Provided data.
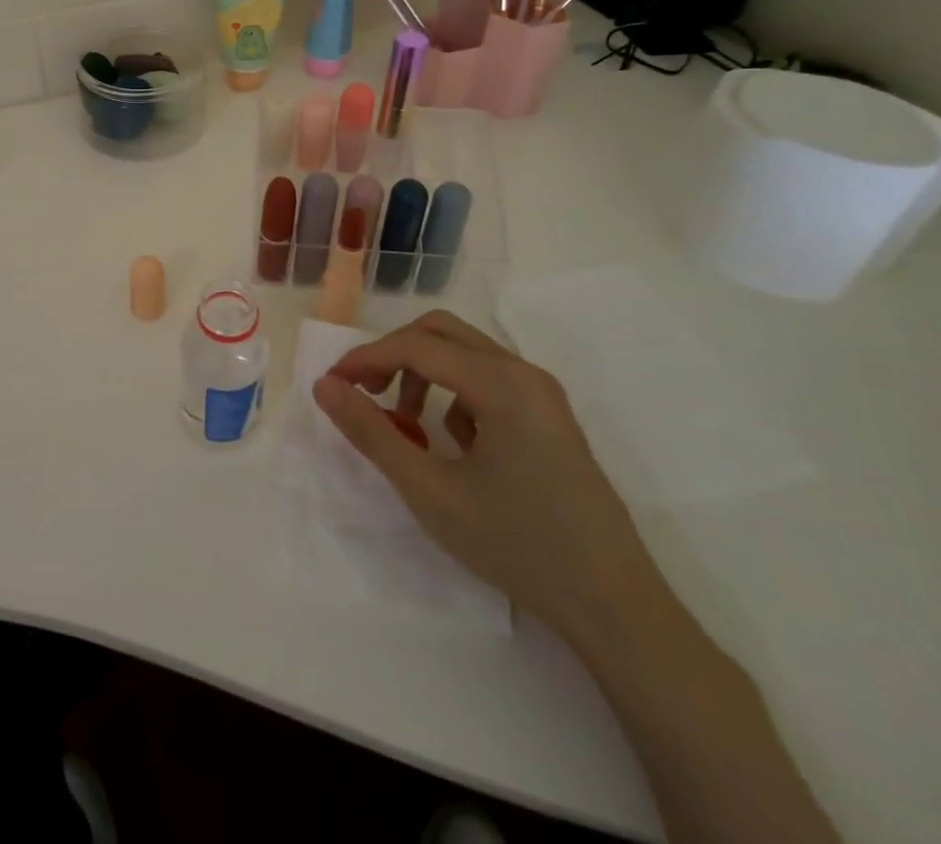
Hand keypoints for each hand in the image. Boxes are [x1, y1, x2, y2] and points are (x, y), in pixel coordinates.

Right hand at [313, 310, 672, 651]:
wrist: (615, 607)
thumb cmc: (517, 546)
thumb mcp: (429, 492)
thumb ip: (372, 433)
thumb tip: (325, 386)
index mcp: (500, 383)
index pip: (416, 345)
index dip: (366, 359)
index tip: (332, 386)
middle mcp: (524, 372)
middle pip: (440, 332)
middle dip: (393, 356)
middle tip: (364, 393)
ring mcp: (542, 393)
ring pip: (464, 353)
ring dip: (422, 374)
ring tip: (405, 426)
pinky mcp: (549, 415)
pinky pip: (487, 380)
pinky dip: (453, 395)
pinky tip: (453, 447)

Problem.
The answer is the complete set of records, copied exactly, with pictures omitted.

Output for this task.
Hand keypoints for each hand in the image. Boxes are [x1, y1, x2, y2] and points are (x, y), in pixel coordinates.

Right hand at [313, 310, 672, 651]:
wrist: (615, 607)
thumb cmc: (517, 546)
thumb mcp: (429, 492)
thumb ip: (372, 433)
thumb tip: (325, 386)
index mcp: (500, 383)
index pip: (416, 345)
index dip: (366, 359)
index tip: (332, 386)
middle mcp: (524, 372)
middle pip: (440, 332)
middle dip: (393, 356)
middle tip: (364, 393)
ring mcp: (542, 393)
ring pip: (464, 353)
ring dip: (422, 374)
ring tip: (405, 426)
pinky mcp: (549, 415)
pinky pip: (487, 380)
pinky dip: (453, 395)
pinky tip: (453, 447)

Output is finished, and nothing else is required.